Above & Beyond: Man Overboard!
- By Keith Monroe
- Air & Space magazine, May 2000
(Page 2 of 3)
The two Navy men took off and angled up toward where Osipoff was bouncing and flipping. The crew aboard the transport had by then managed to pull him a third of the way back in.
Suddenly Osipoff felt a wrenching smash. Something banged his aching back and shoulders. Then he was twirling again. Cautiously, he opened his eyes. Below him was the wing of another airplane.
From the ground, I could see that Lowrey had maneuvered the biplane under Osipoff, but the aircraft was whipped in the transport’s slipstream and Osipoff twice got dragged across the wing. Lowrey then flew alongside the transport and signaled Johnson to try climbing to find calmer air. Soaked in sweat, Johnson let the nose come up again. He had enough fuel for another 10 minutes.
Time was shortening for Osipoff too.
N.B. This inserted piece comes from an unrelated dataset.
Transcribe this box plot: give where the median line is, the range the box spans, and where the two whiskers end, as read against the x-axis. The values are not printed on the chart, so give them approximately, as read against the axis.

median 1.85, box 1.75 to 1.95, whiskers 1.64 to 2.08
Being jerked through the hatch had broken his chest strap, and his leg straps were hanging on his ankles. “We could see that he was in pretty bad shape because there was blood dripping off the helmet,” McCants later said.
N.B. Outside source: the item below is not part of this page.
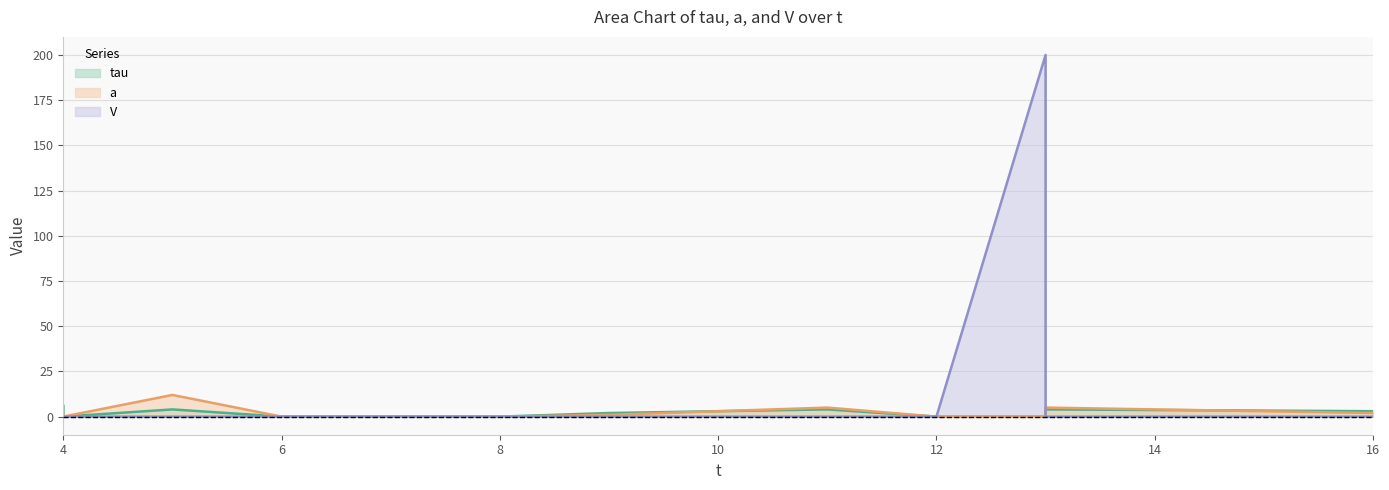

Which series changed the most between 6 and 13?

V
At 3,000 feet Lowrey tried another pass. With McCants standing up in the rear cockpit, Lowrey got Osipoff lined up with the biplane’s left wing and edged in, fighting to keep the propeller away from the jumpmaster’s head. Then Osipoff was above the aircraft, almost close enough to reach. Ahead a little more. Up a little. McCants and Osipoff grabbed each other’s waists and held on. Osipoff’s head went into the rear cockpit. But he was still enmeshed in the lines, and try as he might, McCants couldn’t make room for more than Osipoff’s head. The cockpit was too small.
Osipoff lay on top of the fuselage, propped in a machine gun crotch aft of the second cockpit, clinging to McCants. Both were hampered by the shroud lines that were tangled in the static cable. Knife in hand, McCants sawed hard to cut Osipoff free. Each second counted—the two aircraft could not stay precisely in position for long.
Then a gust flung the SOC up. With a grinding scream, its propeller sliced 12 inches off the transport’s tailcone fairing.
Lowrey told me later, when I interviewed all the players for a magazine article, that the impact dizzied him for an instant. He realized that by some miracle he was still flying, and so was the transport, a safe distance above him. Osipoff was still horizontal on the top of the biplane’s fuselage. The parachute swirled behind, caught in the SOC’s tail.